Class Fask

java.lang.Object
edu.cmu.tetrad.search.Fask
All Implemented Interfaces:
IGraphSearch

public final class Fask extends Object implements IGraphSearch
Implements the FASK (Fast Adjacency Skewness) algorithm, which makes decisions for adjacency and orientation using a combination of conditional independence testing, judgments of nonlinear adjacency, and pairwise orientation due to non-Gaussianity. The reference is this:

Sanchez-Romero, R., Ramsey, J. D., Zhang, K., Glymour, M. R., Huang, B., and Glymour, C. (2019). Estimating feedforward and feedback effective connections from fMRI time series: Assessments of statistical methods. Network Neuroscience, 3(2), 274-30

Some adjustments have been made in some ways from that version, and some additional pairwise options have been added from this reference:

Hyvärinen, A., and Smith, S. M. (2013). Pairwise likelihood ratios for estimation of non-Gaussian structural equation models. Journal of Machine Learning Research, 14(Jan), 111-152.

This method (and the Hyvarinen and Smith methods) make the assumption that the data are generated by a linear, non-Gaussian causal process and attempts to recover the causal graph for that process. They do not attempt to recover the parametrization of this graph; for this a separate estimation algorithm would be needed, such as linear regression regressing each node onto its parents. A further assumption is made, that there are no latent common causes of the algorithm. This is not a constraint on the pairwise orientation methods, since they orient with respect only to the two variables at the endpoints of an edge and so are happy with all other variables being considered latent with respect to that single edge. However, if the built-in adjacency search is used (FAS-Stable), the existence of latents will throw this method off.

As was shown in the Hyvarinen and Smith paper above, FASK works quite well even if the graph contains feedback loops in most configurations, including 2-cycles. 2-cycles can be detected fairly well if the FASK left-right rule is selected and the 2-cycle threshold set to about 0.1--more will be detected (or hallucinated) if the threshold is set higher. As shown in the Sanchez-Romero reference above, 2-cycle detection of the FASK algorithm using this rule is quite good.
- - - - -
Explore the material >>
- 1) According to the Fask class documentation, about what should the 2-cycle threshold be set to when using the FASK left-right rule?
- 2) Write out the part of the Fask class documentation from "Hyvärinen, A., and" up to and including "Research, 14(Jan), 111-152." word for word.
- - - - -
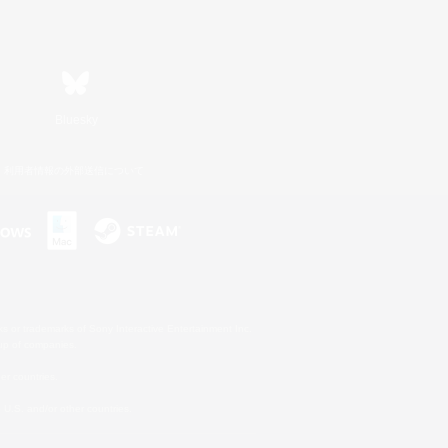
Bluesky
利用者情報の外部送信について
s or trademarks of Sony Interactive Entertainment Inc.
up of companies.
er countries.
U.S. and/or other countries.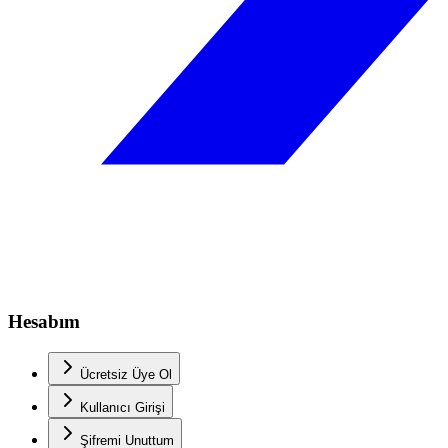
Hesabım
Ücretsiz Üye Ol
Kullanıcı Girişi
Şifremi Unuttum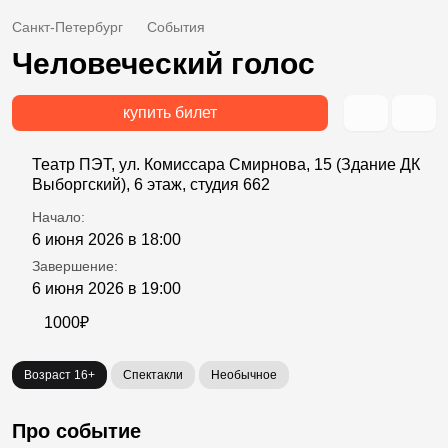
Санкт-Петербург
События
Человеческий голос
купить билет
Театр ПЭТ, ул. Комиссара Смирнова, 15 (Здание ДК
Выборгский), 6 этаж, студия 662
Начало:
6 июня 2026 в 18:00
Завершение:
6 июня 2026 в 19:00
1000₽
Возраст 16+
Спектакли
Необычное
Про событие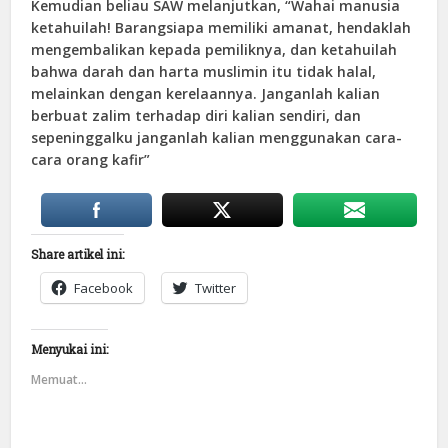
Kemudian beliau SAW melanjutkan, “Wahai manusia
ketahuilah! Barangsiapa memiliki amanat, hendaklah
mengembalikan kepada pemiliknya, dan ketahuilah
bahwa darah dan harta muslimin itu tidak halal,
melainkan dengan kerelaannya. Janganlah kalian
berbuat zalim terhadap diri kalian sendiri, dan
sepeninggalku janganlah kalian menggunakan cara-
cara orang kafir”
Share artikel ini:
Facebook
Twitter
Menyukai ini:
Memuat...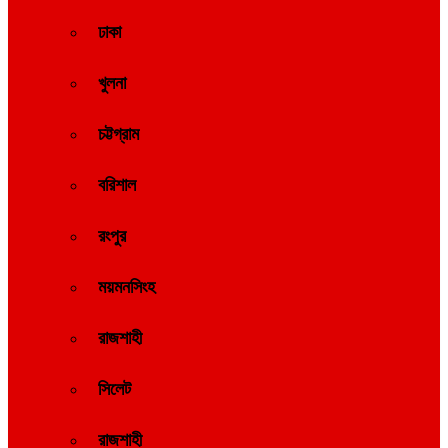
ঢাকা
খুলনা
চট্টগ্রাম
বরিশাল
রংপুর
ময়মনসিংহ
রাজশাহী
সিলেট
রাজশাহী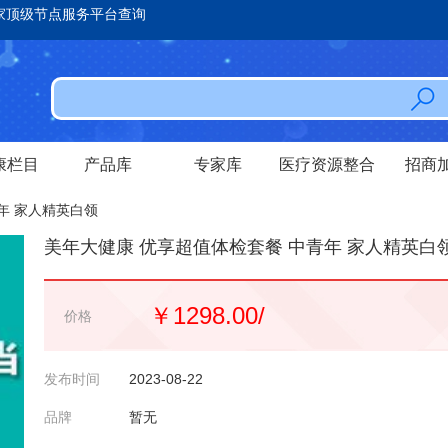
家顶级节点服务平台查询
康栏目
产品库
专家库
医疗资源整合
招商
年 家人精英白领
美年大健康 优享超值体检套餐 中青年 家人精英白
￥1298.00/
价格
发布时间
2023-08-22
品牌
暂无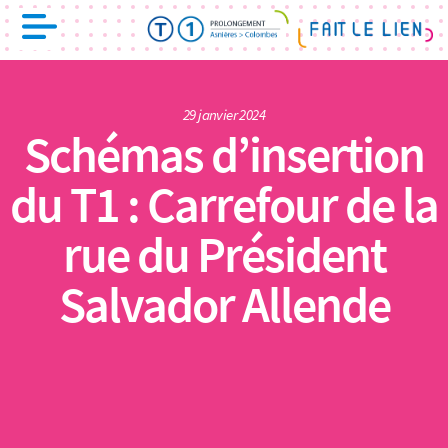
29 janvier 2024
Schémas d’insertion
du T1 : Carrefour de la
rue du Président
Salvador Allende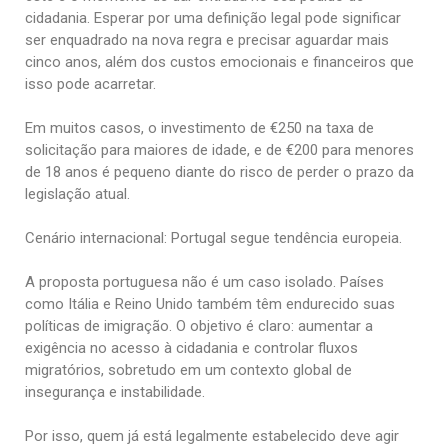
cidadania. Esperar por uma definição legal pode significar
ser enquadrado na nova regra e precisar aguardar mais
cinco anos, além dos custos emocionais e financeiros que
isso pode acarretar.
Em muitos casos, o investimento de €250 na taxa de
solicitação para maiores de idade, e de €200 para menores
de 18 anos é pequeno diante do risco de perder o prazo da
legislação atual.
Cenário internacional: Portugal segue tendência europeia.
A proposta portuguesa não é um caso isolado. Países
como Itália e Reino Unido também têm endurecido suas
políticas de imigração. O objetivo é claro: aumentar a
exigência no acesso à cidadania e controlar fluxos
migratórios, sobretudo em um contexto global de
insegurança e instabilidade.
Por isso, quem já está legalmente estabelecido deve agir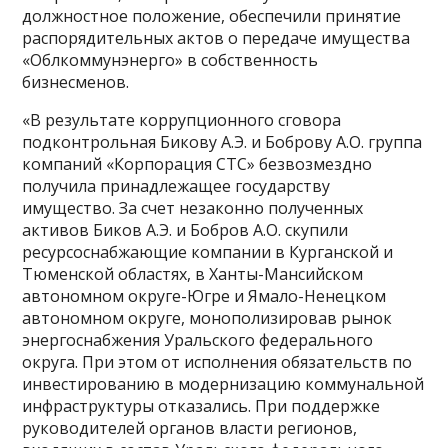
должностное положение, обеспечили принятие
распорядительных актов о передаче имущества
«Облкоммунэнерго» в собственность
бизнесменов.
«В результате коррупционного сговора
подконтрольная Бикову А.Э. и Боброву А.О. группа
компаний «Корпорация СТС» безвозмездно
получила принадлежащее государству
имущество. За счет незаконно полученных
активов Биков А.Э. и Бобров А.О. скупили
ресурсоснабжающие компании в Курганской и
Тюменской областях, в Ханты-Мансийском
автономном округе-Югре и Ямало-Ненецком
автономном округе, монополизировав рынок
энергоснабжения Уральского федерального
округа. При этом от исполнения обязательств по
инвестированию в модернизацию коммунальной
инфраструктуры отказались. При поддержке
руководителей органов власти регионов,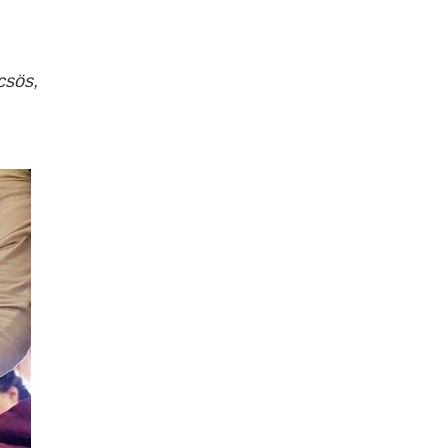
csös,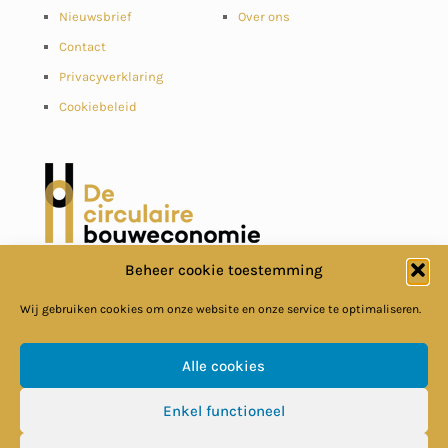
Nieuwsbrief
Over ons
Contact
Privacyverklaring
Cookiebeleid
Beheer cookie toestemming
Wij gebruiken cookies om onze website en onze service te optimaliseren.
Alle cookies
© Circulaire Bouweconomie
Enkel functioneel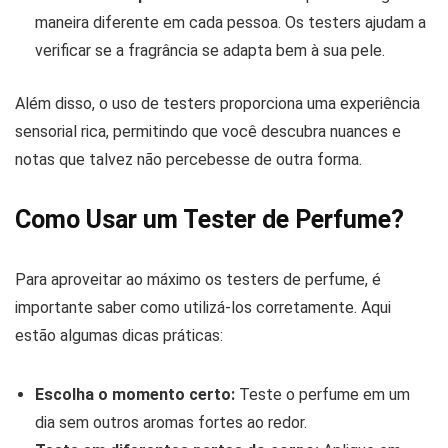
maneira diferente em cada pessoa. Os testers ajudam a
verificar se a fragrância se adapta bem à sua pele.
Além disso, o uso de testers proporciona uma experiência
sensorial rica, permitindo que você descubra nuances e
notas que talvez não percebesse de outra forma.
Como Usar um Tester de Perfume?
Para aproveitar ao máximo os testers de perfume, é
importante saber como utilizá-los corretamente. Aqui
estão algumas dicas práticas:
Escolha o momento certo:
Teste o perfume em um
dia sem outros aromas fortes ao redor.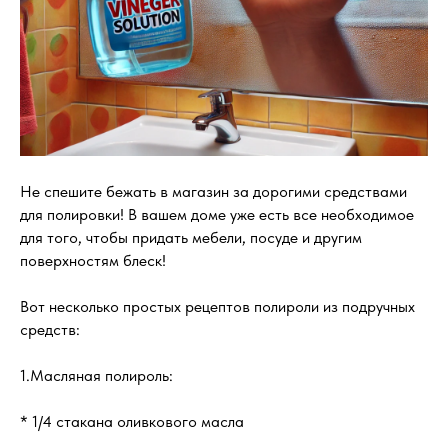
Не спешите бежать в магазин за дорогими средствами
для полировки! В вашем доме уже есть все необходимое
для того, чтобы придать мебели, посуде и другим
поверхностям блеск!
Вот несколько простых рецептов полироли из подручных
средств:
1.Масляная полироль:
* 1/4 стакана оливкового масла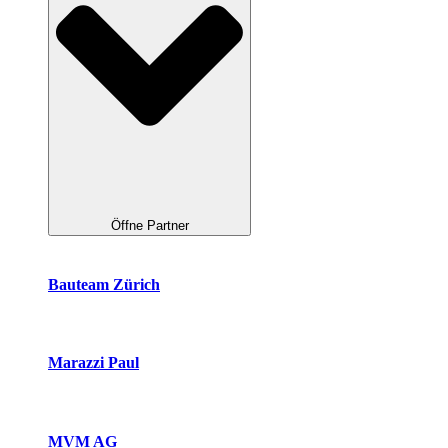
Öffne Partner
Bauteam Zürich
Marazzi Paul
MVM AG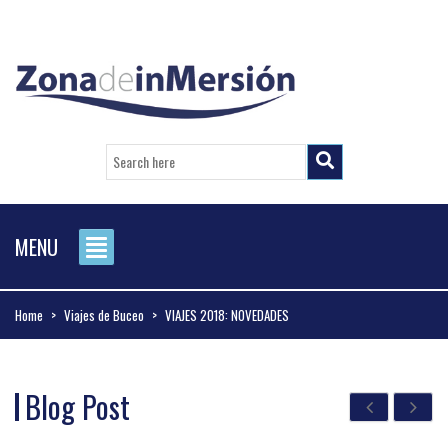
MENU
Home
>
Viajes de Buceo
>
VIAJES 2018: NOVEDADES
Blog Post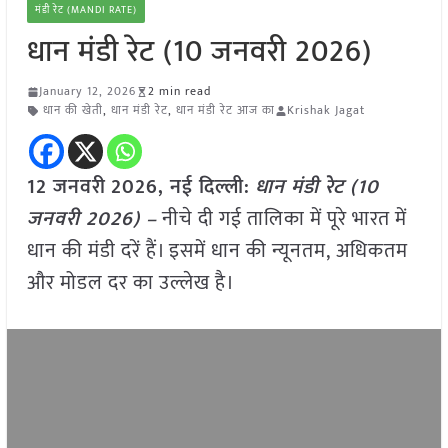
मंडी रेट (MANDI RATE)
धान मंडी रेट (10 जनवरी 2026)
January 12, 2026
2 min read
धान की खेती
,
धान मंडी रेट
,
धान मंडी रेट आज का
Krishak Jagat
12 जनवरी
2026, नई दिल्ली:
धान मंडी रेट (10
जनवरी 2026) –
नीचे दी गई तालिका में पूरे भारत में
धान की मंडी दरें हैं। इसमें धान की न्यूनतम, अधिकतम
और मोडल दर का उल्लेख है।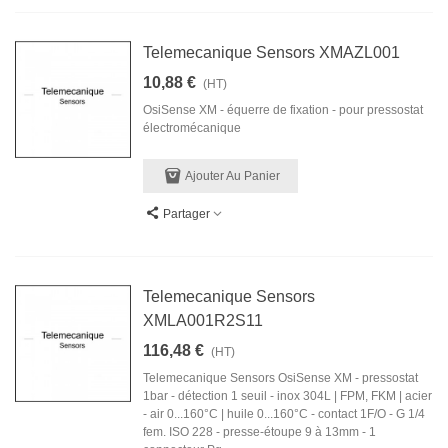
Telemecanique Sensors XMAZL001
10,88 €
(HT)
OsiSense XM - équerre de fixation - pour pressostat
électromécanique
Ajouter Au Panier
Partager
Telemecanique Sensors
XMLA001R2S11
116,48 €
(HT)
Telemecanique Sensors OsiSense XM - pressostat
1bar - détection 1 seuil - inox 304L | FPM, FKM | acier
- air 0...160°C | huile 0...160°C - contact 1F/O - G 1/4
fem. ISO 228 - presse-étoupe 9 à 13mm - 1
- - - - -
Solutions to each task >>
- 1) About 0.1.

- 2)
Hyvärinen, A., and Smith, S. M. (2013). Pairwise likelihood ratios for estimation of non-Gaussian structural equation models. Journal of Machine Learning Research, 14(Jan), 111-152.